#### Source data ####
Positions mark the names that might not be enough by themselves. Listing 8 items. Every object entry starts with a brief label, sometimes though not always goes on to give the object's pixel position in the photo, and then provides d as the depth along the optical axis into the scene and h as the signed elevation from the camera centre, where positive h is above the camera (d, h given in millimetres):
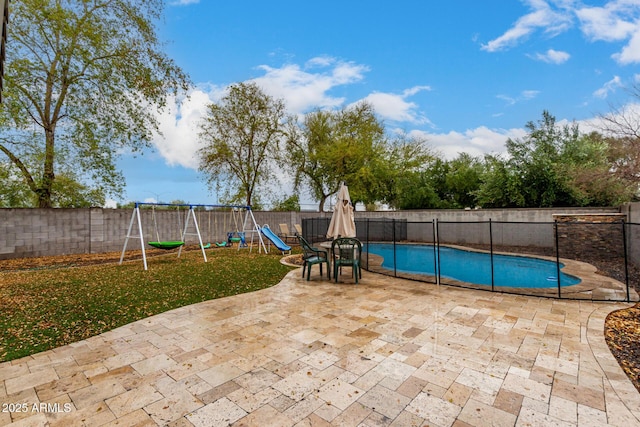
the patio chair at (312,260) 6111 -876
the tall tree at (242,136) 15484 +4555
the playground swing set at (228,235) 7564 -553
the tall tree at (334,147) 18328 +4462
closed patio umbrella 6402 -44
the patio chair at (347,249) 5840 -727
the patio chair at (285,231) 12613 -507
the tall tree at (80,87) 9164 +4680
####
Only the records themselves, retyped exactly, belong in the answer; please leave all images behind.

Positions mark the names that might not be enough by themselves. Listing 8 items. Every object entry starts with a brief label, sometimes though not always goes on to give the object's pixel position in the photo, and then provides d as the depth along the optical axis into the scene and h as the signed elevation from the camera centre, where positive h is above the camera (d, h given in millimetres):
the patio chair at (312,260) 6111 -876
the tall tree at (242,136) 15484 +4555
the playground swing set at (228,235) 7564 -553
the tall tree at (334,147) 18328 +4462
closed patio umbrella 6402 -44
the patio chair at (347,249) 5840 -727
the patio chair at (285,231) 12613 -507
the tall tree at (80,87) 9164 +4680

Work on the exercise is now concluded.